Why is there a lack of supply? I have been thinking a lot about it.

 

It would be nice to know the answers to these two pivotal questions.

 

1) Are neutral traders linked to neutral ports?

2) When a ship is sold to the computer is it just deleted from the world?

 

Lets assume the answer is yes for both

 

 As neutral ports are conquered by the different nations the number of trade routes decrease, not traders. For example a neutral brig could trade with all nations. Conquered it because a brig of the conquering nation and can only trade internally and with neutral/free town ports. Supply chains are cut or at the least the cascade of goods  becomes too dispersed. Yes, this is the purpose of expansion to obtain an monopoly on the goods but is it working? I see it as realising a new product on the market have a supply outlet that can feed Europe but instead realising world wide, sure after time everyone will get your product but the time lag could be so great a competitor as taken the market.  In this case oak so rare people stop crafting, no big boats available for sale, loss of players. Keeping traders neutral and increasing their number is vital for distribution. Currently there is no trading incentive, most players are travelling to distant ports to buy resources not to trade but to build with. If trading missions materialise in the future the number of NPC traders can be re-evaluated 

 

The second point if yes is more fatal. History has been kind during the age of sail, population was low, resource availability was high and production rate was incredibly slow. This game is the opposite, high population, low resources and super fast production rates. In simple terms we have a period in the game where more is taken out than supplied. Of course crafting is not linear at the start of a players' career crafting rate is incredibly high once high rank has been obtained crafting may almost stop, and that is where the dilemma happens. If you increase port production and crafting ratios to meet needs (as has been done with the iron) when demand falls there will be excess iron and the price for that commodity will fall through the floor thus damaging any trading element to the game.

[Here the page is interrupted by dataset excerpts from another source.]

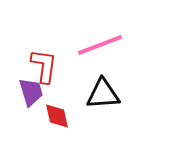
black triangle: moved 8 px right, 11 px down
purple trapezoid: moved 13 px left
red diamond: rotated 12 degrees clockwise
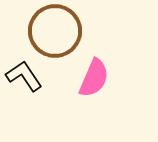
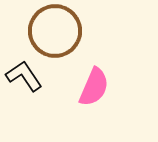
pink semicircle: moved 9 px down
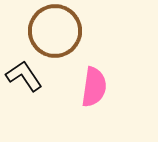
pink semicircle: rotated 15 degrees counterclockwise
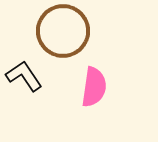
brown circle: moved 8 px right
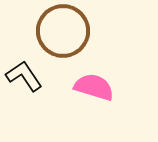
pink semicircle: rotated 81 degrees counterclockwise
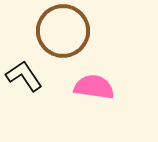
pink semicircle: rotated 9 degrees counterclockwise
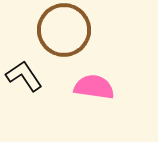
brown circle: moved 1 px right, 1 px up
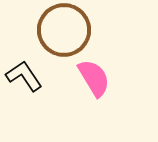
pink semicircle: moved 9 px up; rotated 51 degrees clockwise
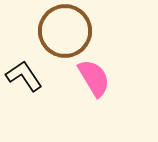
brown circle: moved 1 px right, 1 px down
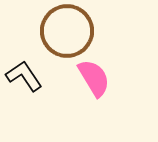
brown circle: moved 2 px right
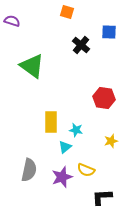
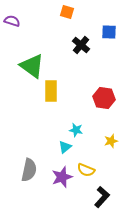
yellow rectangle: moved 31 px up
black L-shape: rotated 135 degrees clockwise
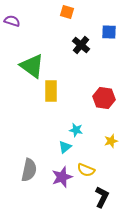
black L-shape: rotated 15 degrees counterclockwise
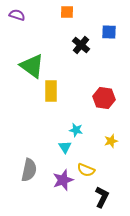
orange square: rotated 16 degrees counterclockwise
purple semicircle: moved 5 px right, 6 px up
cyan triangle: rotated 24 degrees counterclockwise
purple star: moved 1 px right, 3 px down
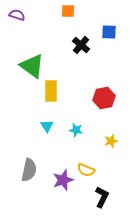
orange square: moved 1 px right, 1 px up
red hexagon: rotated 20 degrees counterclockwise
cyan triangle: moved 18 px left, 21 px up
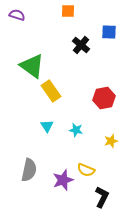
yellow rectangle: rotated 35 degrees counterclockwise
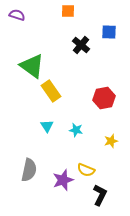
black L-shape: moved 2 px left, 2 px up
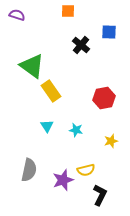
yellow semicircle: rotated 36 degrees counterclockwise
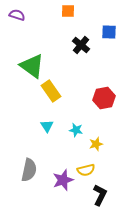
yellow star: moved 15 px left, 3 px down
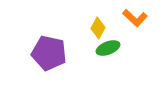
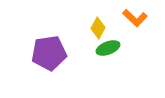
purple pentagon: rotated 20 degrees counterclockwise
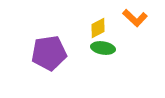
yellow diamond: rotated 35 degrees clockwise
green ellipse: moved 5 px left; rotated 30 degrees clockwise
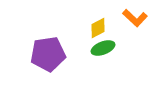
green ellipse: rotated 30 degrees counterclockwise
purple pentagon: moved 1 px left, 1 px down
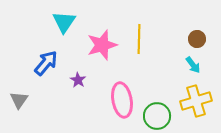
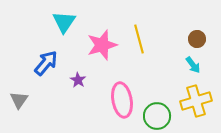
yellow line: rotated 16 degrees counterclockwise
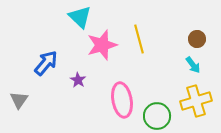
cyan triangle: moved 16 px right, 5 px up; rotated 20 degrees counterclockwise
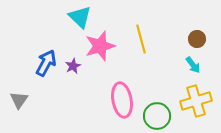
yellow line: moved 2 px right
pink star: moved 2 px left, 1 px down
blue arrow: rotated 12 degrees counterclockwise
purple star: moved 5 px left, 14 px up; rotated 14 degrees clockwise
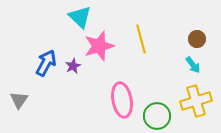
pink star: moved 1 px left
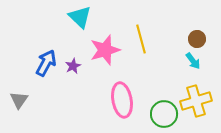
pink star: moved 6 px right, 4 px down
cyan arrow: moved 4 px up
green circle: moved 7 px right, 2 px up
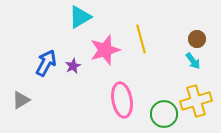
cyan triangle: rotated 45 degrees clockwise
gray triangle: moved 2 px right; rotated 24 degrees clockwise
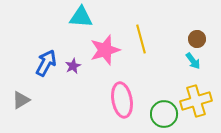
cyan triangle: moved 1 px right; rotated 35 degrees clockwise
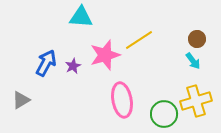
yellow line: moved 2 px left, 1 px down; rotated 72 degrees clockwise
pink star: moved 5 px down
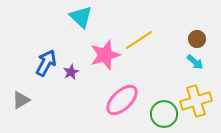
cyan triangle: rotated 40 degrees clockwise
cyan arrow: moved 2 px right, 1 px down; rotated 12 degrees counterclockwise
purple star: moved 2 px left, 6 px down
pink ellipse: rotated 56 degrees clockwise
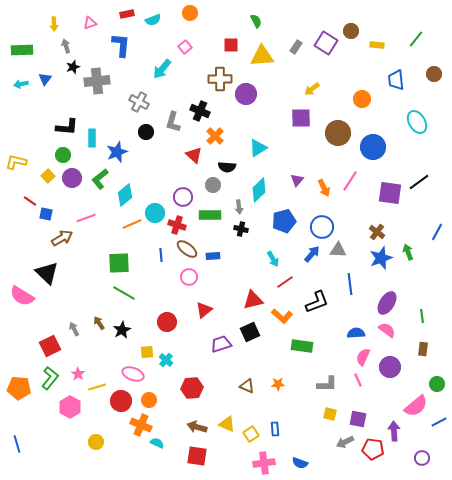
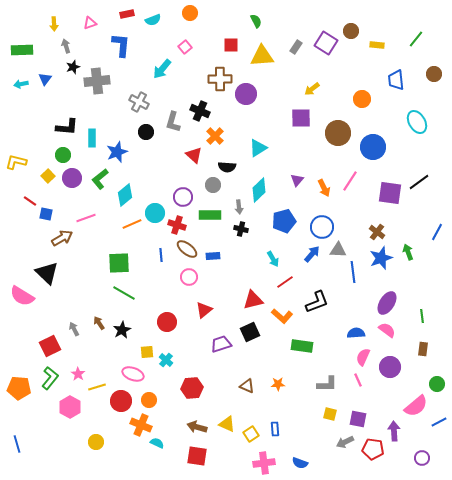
blue line at (350, 284): moved 3 px right, 12 px up
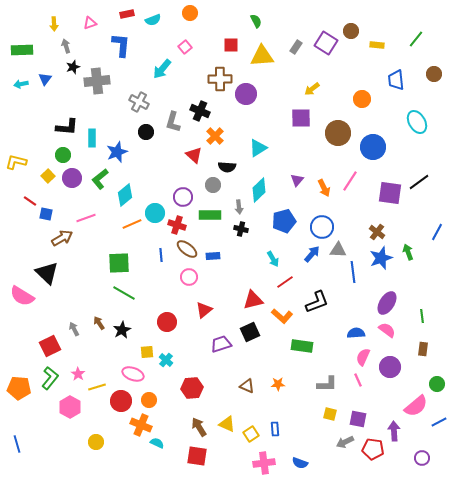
brown arrow at (197, 427): moved 2 px right; rotated 42 degrees clockwise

There will be diverse fluctuations in product demand at various stages of the game's marketing, recently there has been a large influx of players with the game's release on Steam, a similar trend will be see when it comes off early access, then with possible expansions, and finally from discount sales. Each will see large new player spikes. Over time it will balance new players joining to players leaving but what you want is to keep the new players on the servers for as long as possible and if they are faced with crafting restrictions which stops people making the big boats they desire this will not happen.

 

When a player decides to break up a ship a certain percentage comes back to be used instantaneously, this should be the same when ships are sold. Those resources used to make the ship should immediately come back into the world. As ships are rapidly made and sold to the port in order to pump up the players' crafting XP, these extra resources from break up are pumped into the world to cope with the demand. As less ships are made and sold the extra resource influx equally drops. These break-up resources should be spread through the world and not at the port of ship sale, thus maintaining the need to trade.